(Dataset entries)
-=-=-=-=-

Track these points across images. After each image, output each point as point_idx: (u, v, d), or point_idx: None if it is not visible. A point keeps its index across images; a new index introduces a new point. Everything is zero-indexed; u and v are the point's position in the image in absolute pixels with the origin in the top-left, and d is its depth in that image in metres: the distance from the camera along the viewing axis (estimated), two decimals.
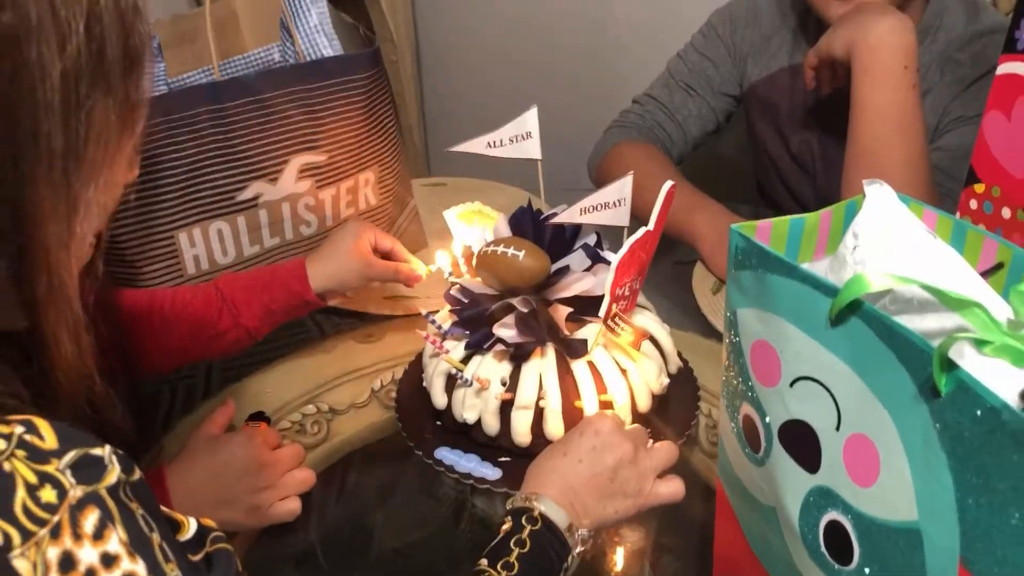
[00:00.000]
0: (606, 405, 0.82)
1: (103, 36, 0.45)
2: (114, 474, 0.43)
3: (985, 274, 0.57)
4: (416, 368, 0.99)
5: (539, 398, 0.81)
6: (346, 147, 1.02)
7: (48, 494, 0.41)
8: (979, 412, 0.44)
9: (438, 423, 0.89)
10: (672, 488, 0.77)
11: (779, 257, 0.55)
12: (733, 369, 0.62)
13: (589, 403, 0.82)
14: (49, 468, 0.41)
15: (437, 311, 0.91)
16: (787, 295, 0.55)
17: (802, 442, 0.56)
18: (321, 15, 1.04)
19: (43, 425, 0.42)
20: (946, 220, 0.59)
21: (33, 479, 0.41)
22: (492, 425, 0.83)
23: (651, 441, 0.80)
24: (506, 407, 0.82)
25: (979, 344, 0.45)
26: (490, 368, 0.83)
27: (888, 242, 0.55)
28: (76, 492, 0.41)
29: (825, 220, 0.62)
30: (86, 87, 0.45)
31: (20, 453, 0.41)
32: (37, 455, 0.41)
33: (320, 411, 0.96)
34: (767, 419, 0.59)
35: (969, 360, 0.46)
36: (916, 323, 0.51)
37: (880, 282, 0.50)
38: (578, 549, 0.71)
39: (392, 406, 0.93)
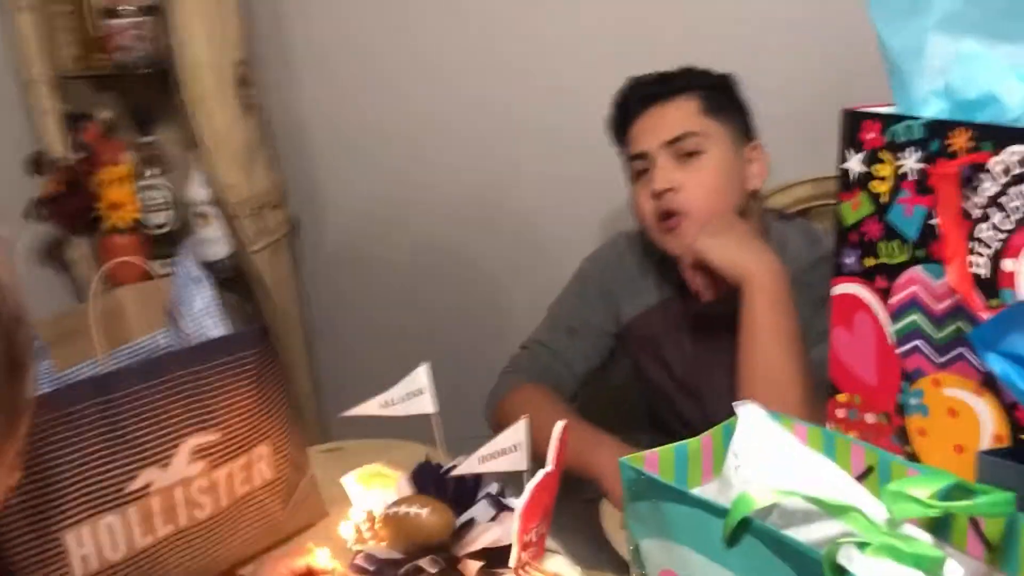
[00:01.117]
0: None
1: None
2: None
3: (859, 478, 0.61)
4: None
5: None
6: (239, 423, 1.02)
7: None
8: None
9: None
10: None
11: (669, 485, 0.57)
12: None
13: None
14: None
15: None
16: (683, 521, 0.57)
17: None
18: (205, 299, 1.08)
19: None
20: (816, 431, 0.64)
21: None
22: None
23: None
24: None
25: (861, 546, 0.48)
26: None
27: (767, 458, 0.59)
28: None
29: (707, 444, 0.66)
30: None
31: None
32: None
33: None
34: None
35: (857, 562, 0.48)
36: (804, 533, 0.54)
37: (764, 498, 0.53)
38: None
39: None
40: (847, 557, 0.48)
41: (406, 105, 1.99)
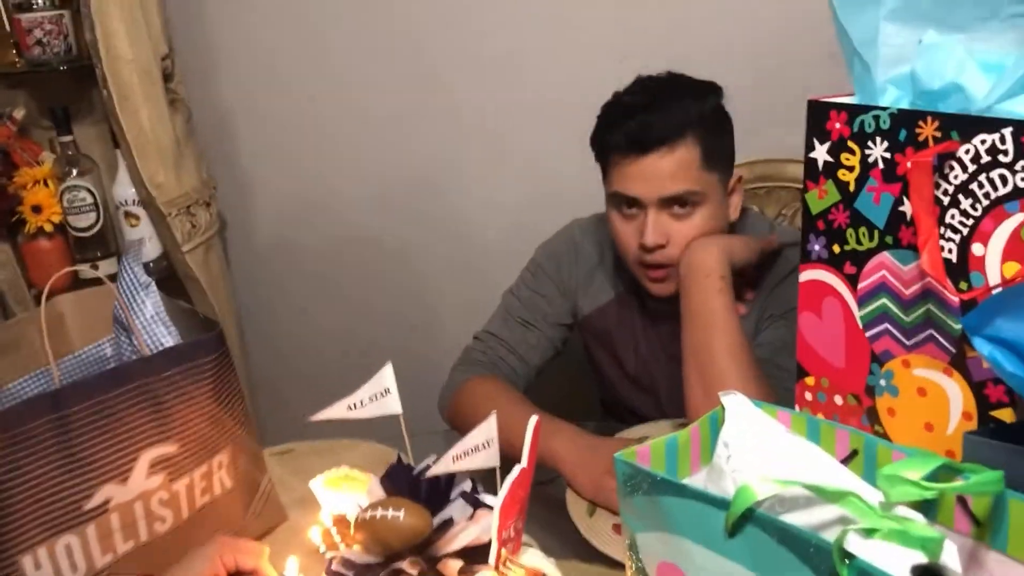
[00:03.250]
0: None
1: None
2: None
3: (844, 462, 0.63)
4: None
5: None
6: (197, 433, 0.99)
7: None
8: None
9: None
10: None
11: (669, 479, 0.58)
12: None
13: None
14: None
15: None
16: (682, 514, 0.58)
17: None
18: (156, 305, 1.04)
19: None
20: (800, 418, 0.65)
21: None
22: None
23: None
24: None
25: (868, 532, 0.49)
26: None
27: (757, 447, 0.60)
28: None
29: (695, 434, 0.67)
30: None
31: None
32: None
33: None
34: None
35: (862, 547, 0.50)
36: (803, 519, 0.55)
37: (765, 489, 0.54)
38: None
39: None
40: (855, 543, 0.50)
41: (331, 98, 1.96)
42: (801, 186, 0.80)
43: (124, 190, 1.79)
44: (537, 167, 1.86)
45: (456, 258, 2.01)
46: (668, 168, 1.18)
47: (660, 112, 1.19)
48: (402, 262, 2.06)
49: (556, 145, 1.78)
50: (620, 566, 1.05)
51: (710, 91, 1.24)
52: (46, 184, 1.74)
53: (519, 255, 1.48)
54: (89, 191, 1.77)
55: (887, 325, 0.72)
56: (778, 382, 1.11)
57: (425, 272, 2.05)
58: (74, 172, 1.76)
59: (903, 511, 0.54)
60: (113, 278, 1.05)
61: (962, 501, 0.56)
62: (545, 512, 1.17)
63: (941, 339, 0.68)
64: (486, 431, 0.87)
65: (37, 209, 1.72)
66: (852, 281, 0.73)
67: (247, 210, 2.14)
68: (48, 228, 1.74)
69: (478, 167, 1.92)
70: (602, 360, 1.43)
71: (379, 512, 0.83)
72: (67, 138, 1.77)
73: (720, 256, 1.16)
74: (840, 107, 0.71)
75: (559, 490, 1.22)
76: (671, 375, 1.34)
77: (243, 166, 2.10)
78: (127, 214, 1.81)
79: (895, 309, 0.71)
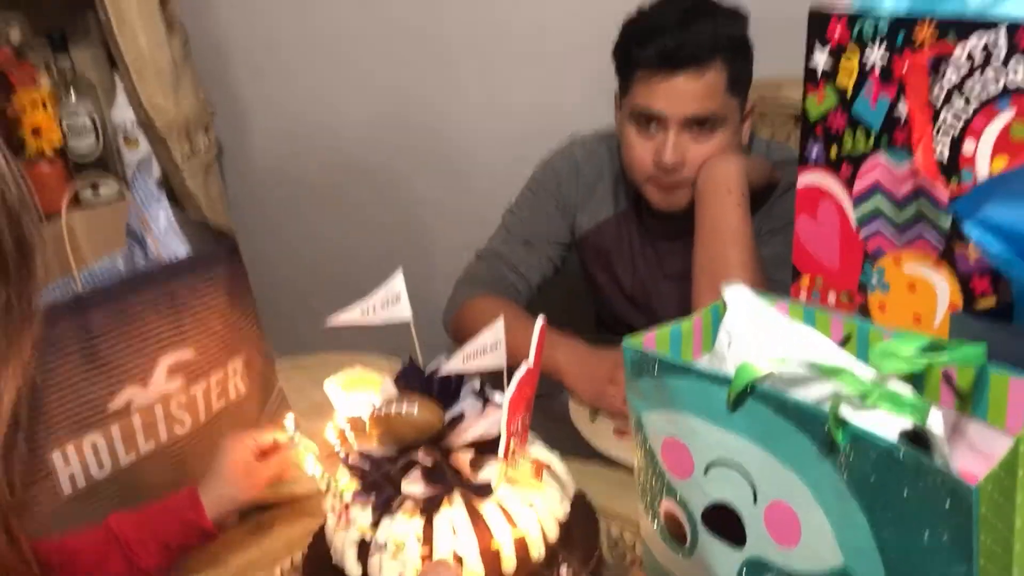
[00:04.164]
0: (520, 540, 0.85)
1: None
2: None
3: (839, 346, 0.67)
4: (317, 548, 0.97)
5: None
6: (213, 339, 1.03)
7: None
8: (875, 455, 0.51)
9: None
10: None
11: (675, 361, 0.62)
12: (648, 470, 0.68)
13: (504, 542, 0.84)
14: None
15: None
16: (687, 392, 0.62)
17: (725, 522, 0.62)
18: (168, 216, 1.07)
19: None
20: (797, 307, 0.69)
21: None
22: None
23: None
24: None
25: (862, 397, 0.53)
26: (402, 527, 0.85)
27: (757, 333, 0.64)
28: None
29: (697, 324, 0.71)
30: None
31: None
32: None
33: None
34: (689, 508, 0.65)
35: (855, 415, 0.54)
36: (800, 395, 0.59)
37: (764, 366, 0.58)
38: None
39: None
40: (849, 413, 0.54)
41: (328, 25, 1.96)
42: (795, 110, 0.83)
43: (122, 113, 1.80)
44: (533, 95, 1.87)
45: (453, 180, 2.02)
46: (697, 89, 1.20)
47: (693, 31, 1.19)
48: (399, 185, 2.07)
49: (553, 74, 1.79)
50: (617, 465, 1.11)
51: (738, 15, 1.25)
52: (45, 107, 1.74)
53: (517, 176, 1.50)
54: (88, 114, 1.77)
55: (880, 224, 0.75)
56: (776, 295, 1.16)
57: (423, 195, 2.06)
58: (72, 95, 1.77)
59: (896, 385, 0.58)
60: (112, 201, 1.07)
61: (947, 378, 0.60)
62: (548, 423, 1.22)
63: (931, 236, 0.72)
64: (494, 334, 0.91)
65: (36, 132, 1.73)
66: (848, 184, 0.77)
67: (243, 135, 2.14)
68: (48, 151, 1.75)
69: (475, 93, 1.92)
70: (599, 277, 1.47)
71: (393, 408, 0.87)
72: (65, 61, 1.77)
73: (740, 173, 1.20)
74: (840, 15, 0.74)
75: (559, 405, 1.27)
76: (668, 293, 1.38)
77: (239, 91, 2.10)
78: (126, 138, 1.82)
79: (888, 208, 0.74)
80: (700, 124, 1.22)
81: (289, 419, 1.02)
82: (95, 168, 1.80)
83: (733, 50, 1.22)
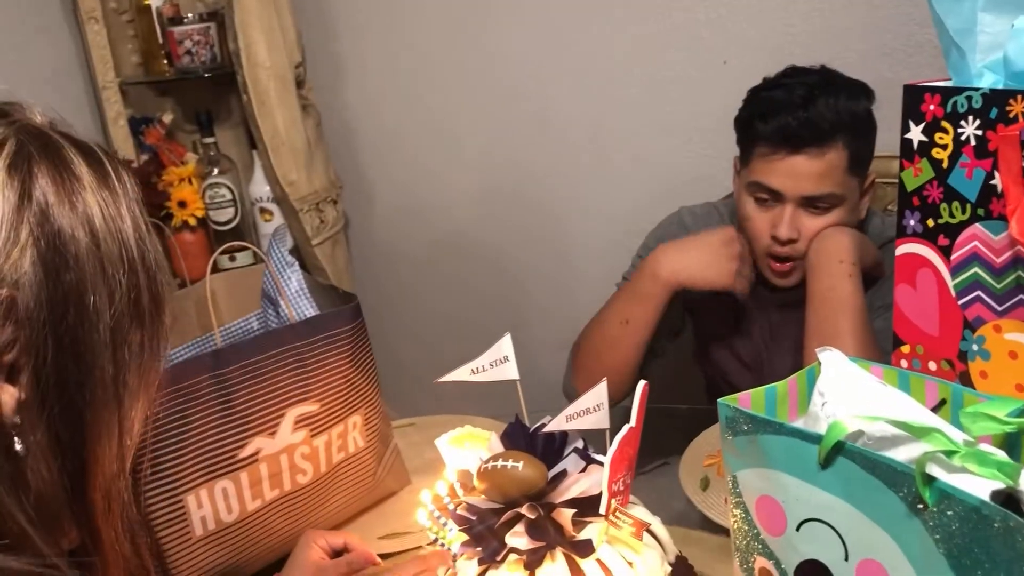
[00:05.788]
0: None
1: (138, 286, 0.60)
2: None
3: (933, 410, 0.68)
4: None
5: None
6: (336, 394, 1.10)
7: None
8: (963, 513, 0.53)
9: None
10: None
11: (768, 419, 0.64)
12: (742, 528, 0.69)
13: None
14: None
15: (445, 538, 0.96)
16: (779, 450, 0.64)
17: None
18: (300, 281, 1.16)
19: None
20: (891, 372, 0.71)
21: None
22: None
23: None
24: None
25: (948, 455, 0.55)
26: None
27: (850, 394, 0.66)
28: None
29: (792, 386, 0.73)
30: (127, 325, 0.59)
31: None
32: None
33: None
34: (782, 566, 0.66)
35: (943, 473, 0.56)
36: (890, 455, 0.61)
37: (854, 424, 0.61)
38: None
39: None
40: (934, 468, 0.55)
41: (445, 107, 2.08)
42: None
43: (259, 188, 1.94)
44: (640, 170, 1.92)
45: (558, 258, 2.08)
46: (816, 169, 1.20)
47: (816, 111, 1.19)
48: (507, 260, 2.15)
49: (663, 150, 1.84)
50: (720, 531, 1.12)
51: (862, 92, 1.24)
52: (190, 182, 1.90)
53: (623, 248, 1.55)
54: (228, 188, 1.93)
55: (979, 292, 0.76)
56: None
57: (528, 269, 2.13)
58: (215, 171, 1.93)
59: (988, 448, 0.59)
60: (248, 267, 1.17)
61: None
62: (655, 496, 1.23)
63: None
64: (596, 396, 0.95)
65: (183, 204, 1.89)
66: (945, 252, 0.78)
67: (368, 208, 2.27)
68: (192, 222, 1.90)
69: (582, 172, 1.99)
70: (712, 346, 1.48)
71: (499, 463, 0.91)
72: (210, 140, 1.94)
73: (852, 245, 1.19)
74: (934, 90, 0.76)
75: (665, 480, 1.28)
76: (780, 361, 1.38)
77: (365, 169, 2.24)
78: (262, 210, 1.96)
79: (986, 277, 0.75)
80: (819, 202, 1.22)
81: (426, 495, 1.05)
82: (233, 237, 1.94)
83: (855, 128, 1.21)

-=-=-=-=-

| WORK INSTRUCTIONS |
Of the entries above, repeat exactly the lines from the line with "29: (825, 220, 0.62)" through the line with "39: (392, 406, 0.93)", both of them included.

| SOLVED EXERCISE |
29: (825, 220, 0.62)
30: (86, 87, 0.45)
31: (20, 453, 0.41)
32: (37, 455, 0.41)
33: (320, 411, 0.96)
34: (767, 419, 0.59)
35: (969, 360, 0.46)
36: (916, 323, 0.51)
37: (880, 282, 0.50)
38: (578, 549, 0.71)
39: (392, 406, 0.93)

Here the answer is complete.